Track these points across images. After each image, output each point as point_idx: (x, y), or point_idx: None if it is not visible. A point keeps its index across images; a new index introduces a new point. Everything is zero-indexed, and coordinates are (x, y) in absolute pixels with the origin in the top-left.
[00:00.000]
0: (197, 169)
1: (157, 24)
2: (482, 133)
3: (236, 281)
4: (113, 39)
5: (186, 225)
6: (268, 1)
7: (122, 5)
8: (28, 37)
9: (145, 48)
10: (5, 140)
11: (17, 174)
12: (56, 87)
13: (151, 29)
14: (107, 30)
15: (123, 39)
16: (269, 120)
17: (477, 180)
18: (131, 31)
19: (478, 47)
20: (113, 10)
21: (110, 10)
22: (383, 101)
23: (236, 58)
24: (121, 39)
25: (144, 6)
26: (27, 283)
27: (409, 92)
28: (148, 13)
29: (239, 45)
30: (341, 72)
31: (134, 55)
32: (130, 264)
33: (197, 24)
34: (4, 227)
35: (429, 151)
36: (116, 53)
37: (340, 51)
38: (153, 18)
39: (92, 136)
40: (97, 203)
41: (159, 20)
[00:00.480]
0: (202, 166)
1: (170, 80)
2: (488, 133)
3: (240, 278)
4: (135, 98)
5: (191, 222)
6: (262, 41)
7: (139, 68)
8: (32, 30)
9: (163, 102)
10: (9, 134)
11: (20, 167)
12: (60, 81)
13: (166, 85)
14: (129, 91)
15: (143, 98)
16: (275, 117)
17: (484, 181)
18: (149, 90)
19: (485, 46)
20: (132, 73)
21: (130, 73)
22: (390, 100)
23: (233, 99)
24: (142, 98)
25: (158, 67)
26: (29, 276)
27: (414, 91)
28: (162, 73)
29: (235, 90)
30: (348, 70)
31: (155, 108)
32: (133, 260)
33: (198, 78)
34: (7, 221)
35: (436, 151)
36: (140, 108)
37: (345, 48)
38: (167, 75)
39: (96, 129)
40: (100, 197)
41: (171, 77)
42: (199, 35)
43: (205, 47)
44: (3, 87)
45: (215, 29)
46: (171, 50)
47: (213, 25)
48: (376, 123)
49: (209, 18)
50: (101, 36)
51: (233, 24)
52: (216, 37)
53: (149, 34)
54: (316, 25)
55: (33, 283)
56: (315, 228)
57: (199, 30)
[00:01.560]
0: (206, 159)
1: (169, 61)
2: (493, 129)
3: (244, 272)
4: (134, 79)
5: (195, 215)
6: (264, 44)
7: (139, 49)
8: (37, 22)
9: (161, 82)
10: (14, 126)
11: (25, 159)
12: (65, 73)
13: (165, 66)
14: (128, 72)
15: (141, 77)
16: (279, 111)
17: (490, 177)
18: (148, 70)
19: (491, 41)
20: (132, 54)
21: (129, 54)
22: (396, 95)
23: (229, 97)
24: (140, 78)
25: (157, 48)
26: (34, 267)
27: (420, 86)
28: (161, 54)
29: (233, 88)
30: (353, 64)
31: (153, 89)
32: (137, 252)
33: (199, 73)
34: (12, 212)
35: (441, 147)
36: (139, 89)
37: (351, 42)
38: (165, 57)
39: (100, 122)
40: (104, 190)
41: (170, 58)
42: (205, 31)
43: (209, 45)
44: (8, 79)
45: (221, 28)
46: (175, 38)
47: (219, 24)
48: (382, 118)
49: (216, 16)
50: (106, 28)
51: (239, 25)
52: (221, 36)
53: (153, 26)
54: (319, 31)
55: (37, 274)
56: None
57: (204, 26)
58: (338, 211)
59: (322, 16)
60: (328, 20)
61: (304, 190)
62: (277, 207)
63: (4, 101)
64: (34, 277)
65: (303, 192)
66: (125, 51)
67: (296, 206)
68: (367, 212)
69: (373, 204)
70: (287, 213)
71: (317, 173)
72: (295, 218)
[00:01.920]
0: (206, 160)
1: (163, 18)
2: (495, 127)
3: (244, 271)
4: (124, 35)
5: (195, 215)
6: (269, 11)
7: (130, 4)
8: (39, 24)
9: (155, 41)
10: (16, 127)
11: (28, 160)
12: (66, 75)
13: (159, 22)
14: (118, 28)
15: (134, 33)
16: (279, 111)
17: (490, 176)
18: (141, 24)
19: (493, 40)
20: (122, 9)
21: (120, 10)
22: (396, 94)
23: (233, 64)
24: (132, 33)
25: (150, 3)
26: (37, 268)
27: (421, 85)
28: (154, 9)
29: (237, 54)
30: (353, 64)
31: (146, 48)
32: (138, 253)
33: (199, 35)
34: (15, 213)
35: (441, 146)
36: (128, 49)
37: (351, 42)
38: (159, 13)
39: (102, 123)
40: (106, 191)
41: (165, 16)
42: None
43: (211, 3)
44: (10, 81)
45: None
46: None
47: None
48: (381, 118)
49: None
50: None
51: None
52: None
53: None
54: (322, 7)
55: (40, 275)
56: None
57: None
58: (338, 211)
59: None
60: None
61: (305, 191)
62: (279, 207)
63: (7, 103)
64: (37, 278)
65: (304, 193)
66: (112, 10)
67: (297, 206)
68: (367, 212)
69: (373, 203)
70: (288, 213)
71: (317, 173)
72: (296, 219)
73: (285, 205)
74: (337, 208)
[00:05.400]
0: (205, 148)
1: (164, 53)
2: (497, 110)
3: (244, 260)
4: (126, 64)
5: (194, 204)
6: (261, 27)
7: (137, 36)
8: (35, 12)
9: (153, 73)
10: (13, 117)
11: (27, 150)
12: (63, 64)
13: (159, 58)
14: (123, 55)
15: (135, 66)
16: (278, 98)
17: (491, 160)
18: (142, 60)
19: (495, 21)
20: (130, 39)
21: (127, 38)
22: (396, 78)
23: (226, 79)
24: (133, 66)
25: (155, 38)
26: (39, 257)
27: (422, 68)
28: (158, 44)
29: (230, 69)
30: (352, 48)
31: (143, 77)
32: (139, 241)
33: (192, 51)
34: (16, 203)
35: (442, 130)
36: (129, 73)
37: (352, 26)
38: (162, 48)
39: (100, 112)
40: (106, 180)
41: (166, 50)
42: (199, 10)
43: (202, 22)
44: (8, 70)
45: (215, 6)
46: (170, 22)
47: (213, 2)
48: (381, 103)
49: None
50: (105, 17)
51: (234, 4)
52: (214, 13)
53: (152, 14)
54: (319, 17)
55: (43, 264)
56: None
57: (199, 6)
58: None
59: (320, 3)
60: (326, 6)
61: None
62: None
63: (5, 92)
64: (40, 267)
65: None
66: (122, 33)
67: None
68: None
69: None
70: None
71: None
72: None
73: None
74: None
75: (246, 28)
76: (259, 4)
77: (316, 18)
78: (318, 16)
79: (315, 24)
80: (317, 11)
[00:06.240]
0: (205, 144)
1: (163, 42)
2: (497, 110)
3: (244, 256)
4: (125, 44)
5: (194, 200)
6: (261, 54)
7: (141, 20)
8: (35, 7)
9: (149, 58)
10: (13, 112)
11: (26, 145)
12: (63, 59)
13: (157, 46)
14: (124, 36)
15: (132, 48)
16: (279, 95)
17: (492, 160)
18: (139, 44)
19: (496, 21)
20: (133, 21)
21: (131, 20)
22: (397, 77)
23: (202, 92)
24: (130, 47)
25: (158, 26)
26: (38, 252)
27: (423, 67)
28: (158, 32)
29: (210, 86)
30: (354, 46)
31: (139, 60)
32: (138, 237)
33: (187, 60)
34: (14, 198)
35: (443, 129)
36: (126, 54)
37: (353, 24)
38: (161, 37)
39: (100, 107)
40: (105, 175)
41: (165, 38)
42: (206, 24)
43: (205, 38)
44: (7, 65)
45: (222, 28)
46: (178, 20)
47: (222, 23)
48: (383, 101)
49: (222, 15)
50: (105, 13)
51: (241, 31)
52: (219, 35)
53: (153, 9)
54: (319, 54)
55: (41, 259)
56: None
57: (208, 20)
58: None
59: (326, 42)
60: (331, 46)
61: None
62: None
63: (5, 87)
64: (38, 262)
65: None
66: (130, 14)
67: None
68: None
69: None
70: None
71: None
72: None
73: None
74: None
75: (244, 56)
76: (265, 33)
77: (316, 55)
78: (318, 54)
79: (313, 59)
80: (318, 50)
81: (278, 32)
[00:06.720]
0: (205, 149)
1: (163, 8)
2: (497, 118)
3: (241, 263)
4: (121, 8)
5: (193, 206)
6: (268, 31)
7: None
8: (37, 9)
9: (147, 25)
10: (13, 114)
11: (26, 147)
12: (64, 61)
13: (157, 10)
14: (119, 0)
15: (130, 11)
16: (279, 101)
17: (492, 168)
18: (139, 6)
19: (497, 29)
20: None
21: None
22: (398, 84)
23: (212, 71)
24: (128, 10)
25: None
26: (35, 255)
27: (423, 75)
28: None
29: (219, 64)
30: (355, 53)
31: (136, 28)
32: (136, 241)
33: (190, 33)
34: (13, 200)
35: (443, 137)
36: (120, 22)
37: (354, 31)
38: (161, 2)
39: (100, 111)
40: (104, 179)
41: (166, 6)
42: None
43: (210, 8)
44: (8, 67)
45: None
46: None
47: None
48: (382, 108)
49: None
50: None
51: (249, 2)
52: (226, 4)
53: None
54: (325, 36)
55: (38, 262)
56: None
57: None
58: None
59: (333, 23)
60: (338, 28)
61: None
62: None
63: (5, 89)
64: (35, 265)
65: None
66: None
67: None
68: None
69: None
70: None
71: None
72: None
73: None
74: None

- - - - -

Problem
Give back, exactly as written, the stretch from the line with "75: (246, 28)" through the line with "80: (317, 11)", and no other lines from the records above.

Answer box
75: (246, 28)
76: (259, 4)
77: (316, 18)
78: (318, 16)
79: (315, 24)
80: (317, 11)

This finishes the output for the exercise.